Narrow Escape (3 May 1945). Photographed at Guam, Army Nurse First Lieutenant Mary Jensen of San Diego, California, looks up through the hole in the concrete and steel deck of the Navy hospital ship Comfort, punctured when a Japanese suicide pilot dive-crashed into the ship off Okinawa with his bomb-laden plane. Nurse Jensen, who had stepped out of the main surgery supply room less than one minute before it was completely demolished by the explosion, is standing three decks below where the crash occurred.
A Son is Buried (11 May 1945). Marine Colonel Francis I. Fenton, kneeling prays at the foot of his son’s grave. Private First Class Mike Fenton was killed in a Japanese counterattack on the road to Shuri. Bereaved friends, officers and men stand reverently by.
My Buddy (12 May 1945). A Marine comforts a brother Leatherneck who broke down and cried after witnessing the death of a buddy on an Okinawa hillside. These First Division Marines participated in the furious drive on Shuri Castle, the enemy fortress two miles east of the capital city of Naha.

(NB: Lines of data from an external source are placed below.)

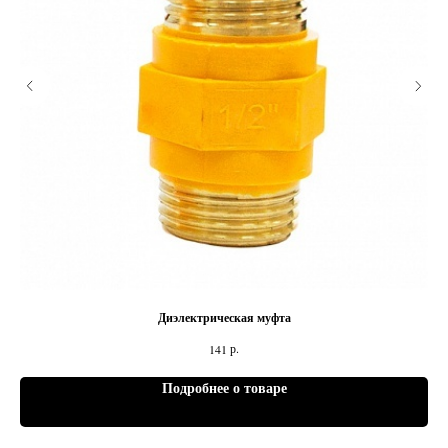
Диэлектрическая муфта
р.
141
Подробнее о товаре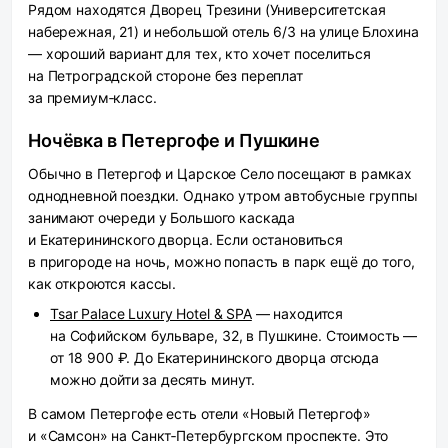
Рядом находятся Дворец Трезини (Университетская
набережная, 21) и небольшой отель 6/3 на улице Блохина
— хороший вариант для тех, кто хочет поселиться
на Петроградской стороне без переплат
за премиум‑класс.
Ночёвка в Петергофе и Пушкине
Обычно в Петергоф и Царское Село посещают в рамках
однодневной поездки. Однако утром автобусные группы
занимают очереди у Большого каскада
и Екатерининского дворца. Если остановиться
в пригороде на ночь, можно попасть в парк ещё до того,
как откроются кассы.
Tsar Palace Luxury Hotel & SPA
— находится
на Софийском бульваре, 32, в Пушкине. Стоимость —
от 18 900 ₽. До Екатерининского дворца отсюда
можно дойти за десять минут.
В самом Петергофе есть отели «Новый Петергоф»
и «Самсон» на Санкт‑Петербургском проспекте. Это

Naha Finale (30 May 1945). Perched on the rim of a gaping hole in the wall of a theater in the Ryukyu capital, a Marine rifleman views the result of the American bombardment of Naha. Skeletons of structures are all that remain of the city with a pre-invasion population of 66,000 people.

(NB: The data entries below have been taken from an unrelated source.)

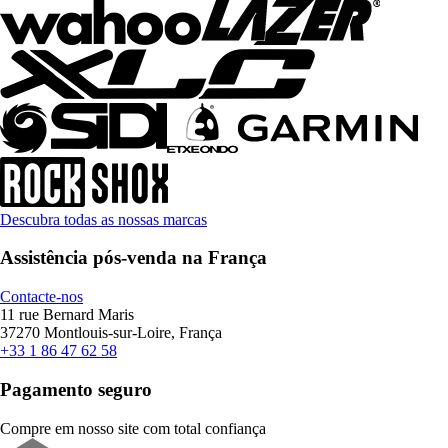
Descubra todas as nossas marcas
Assistência pós-venda na França
Contacte-nos
11 rue Bernard Maris
37270 Montlouis-sur-Loire, França
+33 1 86 47 62 58
Pagamento seguro
Compre em nosso site com total confiança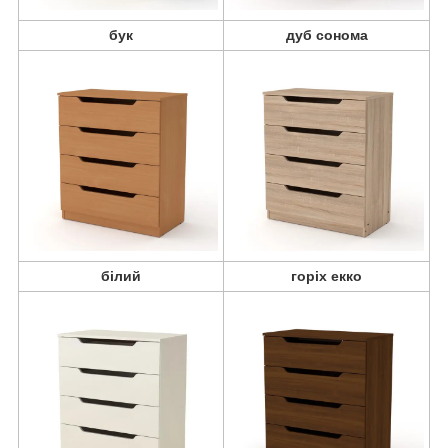
бук
дуб сонома
білий
горіх екко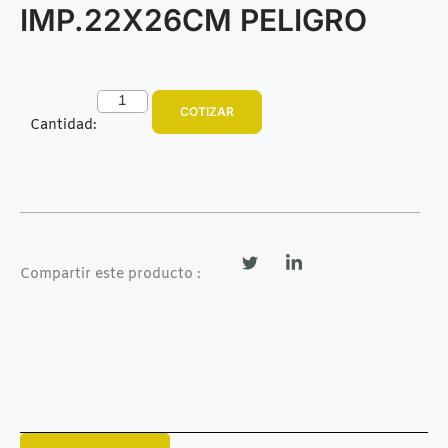
IMP.22X26CM PELIGRO
COTIZAR
Cantidad:
Compartir este producto :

Midget Warriors (17 June 1945). Marine First Lieutenant Hart H. Spiegal of Topeka, Kansas, makes with the sign language as he tries to strike up a conversation with two tiny Japanese soldiers captured on Okinawa. The boy on the left is “18” while his companion boasts “20” years.
Seeing the Light (21 June 1945). A Marine rifleman signals his companion to hold his fire as a Japanese soldier emerges from a cave on Okinawa. Persuaded by a smoke grenade, the occupants of the hideout surrendered to the Leathernecks, adding to the large bag of prisoners taken during the island campaign.
Strong Hands Uphold the Weak
Abandoned (1 April 1945). As the Marines landed, the Japanese military fled, leaving the aged, the infirm, and the too-small children in the path of the Leathernecks. Marine Corporal Fenwick H. Dunn of Lynn, Massachusetts, shares the candy from his K ration with an aged woman.
Ma and the Kids (1 April 1945). The Marines came on shore on Okinawa in time for the blessed event in this goat family. Marine Private First Class Donald P. Chatterton of St. Paul, Minnesota, was the self-appointed guardian.